I've long had a problem with newspapers like the Albuquerque Journal posting a copyright notice right under the headline and byline. After all, the entire publication is copyrighted. The only reason for doing that is as a marketing tool to show they have somethig no one else has.
Such was the case in March 2007 when Sen. Pete Domenici's office handed an exclusive story to the Albuquerque Journal, thus allowing the newspaper to post the copyright notice under the headline and the byline.
But this exclusive gift to the newspaper should not have been made. Instead, the news should have been disclosed to all New Mexico media, if not to all national media. There was no such press release until the next day.
It was the disclosure that Domenici in fact had placed that now-famous phone call to the now-former federal prosecutor for New Mexico, David Iglesias, about a fraud investigation into prominent New Mexico Democrats. Domenici has now since been admonished slightly by the Senate Ethics Committee. The April 26, 2008, Washington Post editorial critiques him for not apologizing for the phone call that started it all, saying, "Mr. Domenici suffers from health problems and is retiring at the end of this Congress after a distinguished Senate career. It's too bad he will depart on this unbecoming note."
But what got my goat in March 2007 was the selective disclosure, thus the gift of an exclusive story when it was a broad matter of public interest.
Why did they do it that way? I firmly believe it was to get the disclosure out in a way that could get the story a soft landing. Such a plan would carry the hope that words written by a friendly newspaper would be picked up by the wires and others, casting as good a light as possible on the news.
I complained loudly to Domenici's office and let other media know my feelings about the sequence of events. Not only is such action unfair to the rest of the media, it also begs the ethical question about a senior elected official ignoring his total constituency in favor of one media outlet. The newspaper carry the extra copyright banner, that marketing tool I presume is there to help enrich themselves.
Furious, I dashed off an email at the crack of dawn that Sunday morning to Domenici's office. They then released this statement that same day, hours after the Journal had gone to press.
(The Albuquerque Journal story appeared Sunday, March 4, 2007. It's no longer available in archive.)
Domenici's statement March 4, 2007(also no longer available on the senator's website but I found it in another blog)
I take this opportunity to comment directly on media statements by former U.S. Attorney for the District of New Mexico, David Iglesias.
Since my knowledge of his remarks stems only from a variety of media accounts, I have hesitated to respond. Nevertheless, in light of substantial public interest, I have decided to comment.
I called Mr. Iglesias late last year. My call had been preceded by months of extensive media reports about acknowledged investigations into courthouse construction, including public comments from the FBI that it had completed its work months earlier, and a growing number of inquiries from constituents. I asked Mr. Iglesias if he could tell me what was going on in that investigation and give me an idea of what timeframe we were looking at. It was a very brief conversation, which concluded when I was told that the courthouse investigation would be continuing for a lengthy period.
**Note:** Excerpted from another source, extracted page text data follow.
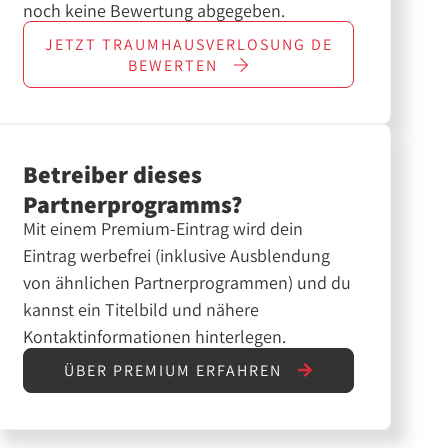
noch keine Bewertung abgegeben.
JETZT
TRAUMHAUSVERLOSUNG DE
BEWERTEN
Betreiber dieses
Partnerprogramms?
Mit einem Premium-Eintrag wird dein
Eintrag werbefrei (inklusive Ausblendung
von ähnlichen Partnerprogrammen) und du
kannst ein Titelbild und nähere
Kontaktinformationen hinterlegen.
ÜBER PREMIUM ERFAHREN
In retrospect, I regret making that call and I apologize. However, at no time in that conversation or any other conversation with Mr. Iglesias did I ever tell him what course of action I thought he should take on any legal matter. I have never pressured him nor threatened him in any way.
I was pleased to recommend to the President of the United States in early 2001 that he nominate Mr. Iglesias as U.S. Attorney for New Mexico. I knew from many discussions with federal law enforcement and judicial officials that the caseload had become extremely heavy within our state.
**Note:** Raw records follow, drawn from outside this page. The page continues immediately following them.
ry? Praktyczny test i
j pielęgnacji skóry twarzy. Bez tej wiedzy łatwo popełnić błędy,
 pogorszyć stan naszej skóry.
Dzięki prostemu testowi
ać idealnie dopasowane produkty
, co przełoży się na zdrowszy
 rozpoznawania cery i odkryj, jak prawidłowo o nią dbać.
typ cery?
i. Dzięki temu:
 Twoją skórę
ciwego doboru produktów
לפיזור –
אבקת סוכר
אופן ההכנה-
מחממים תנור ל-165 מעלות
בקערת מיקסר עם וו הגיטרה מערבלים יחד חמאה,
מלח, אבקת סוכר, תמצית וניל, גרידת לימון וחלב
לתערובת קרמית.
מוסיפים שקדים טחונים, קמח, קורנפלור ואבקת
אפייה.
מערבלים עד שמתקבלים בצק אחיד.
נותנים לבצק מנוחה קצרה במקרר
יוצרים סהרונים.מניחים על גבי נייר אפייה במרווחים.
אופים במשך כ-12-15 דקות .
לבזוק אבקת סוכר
During the course of the last six years, that already heavy caseload in our state has been swamped by unresolved new federal cases, especially in the areas of immigration and illegal drugs. I have asked, and my staff has asked, on many occasions whether the federal prosecutors and federal judiciary within our state had enough resources. I have been repeatedly told that we needed more resources. As a result I have introduced a variety of legislative measures, including new courthouse construction monies, to help alleviate the situation.
My conversations with Mr. Iglesias over the years have been almost exclusively about this resource problem and complaints by constituents. He consistently told me that he needed more help, as have many other New Mexicans within the legal community.
My frustration with the U.S. Attorney’s office mounted as we tried to get more resources for it, but public accounts indicated an inability within the office to move more quickly on cases. Indeed, in 2004 and 2005 my staff and I expressed my frustration with the U.S. Attorney’s office to the Justice Department and asked the Department to see if the New Mexico U.S. Attorney’s office needed more help, including perhaps an infusion of professionals from other districts.
This ongoing dialogue and experience led me, several months before my call with Mr. Iglesias, to conclude and recommend to the Department of Justice that New Mexico needed a new United States Attorney.